Rizal Commercial Banking Corp. Chief Economist Michael L. Ricafort also noted the higher vacancy rates amid the ban on Philippine Offshore Gaming Operators (POGOs).
During his State of the Nation Address in July, President Ferdinand R. Marcos, Jr. ordered a complete ban on all offshore gaming operations, citing links to illegal activities such as money laundering and human trafficking.
The Philippine Amusement and Gaming Corp. earlier this month said that only 17 POGOs remain in operation from a total of 298 licensed POGOs in 2019.
“Right now, why are we seeing a lot of vacated office space and unabsorbed condominiums in Metro Manila? POGO exodus,” Mr. Bondoc said, adding that POGOs had previously driven demand for office and condominiums.

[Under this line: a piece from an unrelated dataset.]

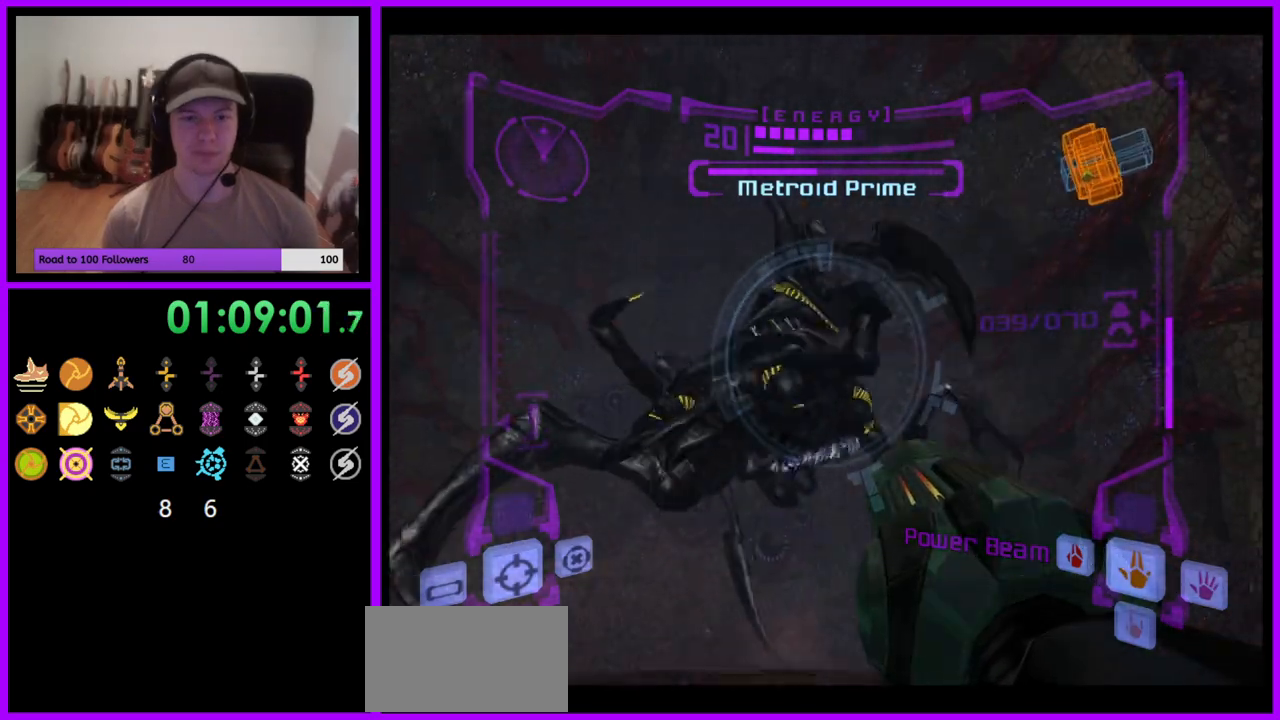
{"buttons": ["A", "L1"], "left_stick": "up", "right_stick": "center", "events": [[267, "B", "down"], [417, "B", "up"]]}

Moving forward, Mr. Bondoc said that banks’ real estate exposure is seen to ease further in the next three to five years.
“We will likely see less completion resulting from these less launches that we’re seeing in the market right now, especially in Metro Manila,” he said.
On the other hand, the central bank’s rate-cutting cycle could offset this outlook.
“Hopefully, further cuts from the central bank up to this month spill over to next year and result in lower mortgage rates. Hopefully that provides a much-needed impetus,” Mr. Bondoc said.
“Although, will it substantially stoke the market? I don’t think so. We’ve yet to see as to how big the impact will be on mortgage rates by these interest rate cuts,” he added.
The Monetary Board is expected to reduce the benchmark rate by 25 basis points (bps) at its meeting on Thursday, according to 13 out of 16 analysts surveyed for a BusinessWorld poll.
The central bank began its easing cycle in August this year with a 25-bp cut and again delivered another 25-bp reduction in October.
BSP Governor Eli M. Remolona, Jr. has also signaled further rate cuts next year in the 100-bp ballpark.
“Further cuts in local policy rates would be a positive offsetting factor for the real estate sector that could lead to some pickup in demand for real estate loans by both developers and buyers, but with some lag effects,” Mr. Ricafort added.
In 2020, the central bank raised the real estate loan limit of banks to 25% of their total loan portfolio from 20% previously to help free up additional liquidity as a relief measure during the coronavirus pandemic.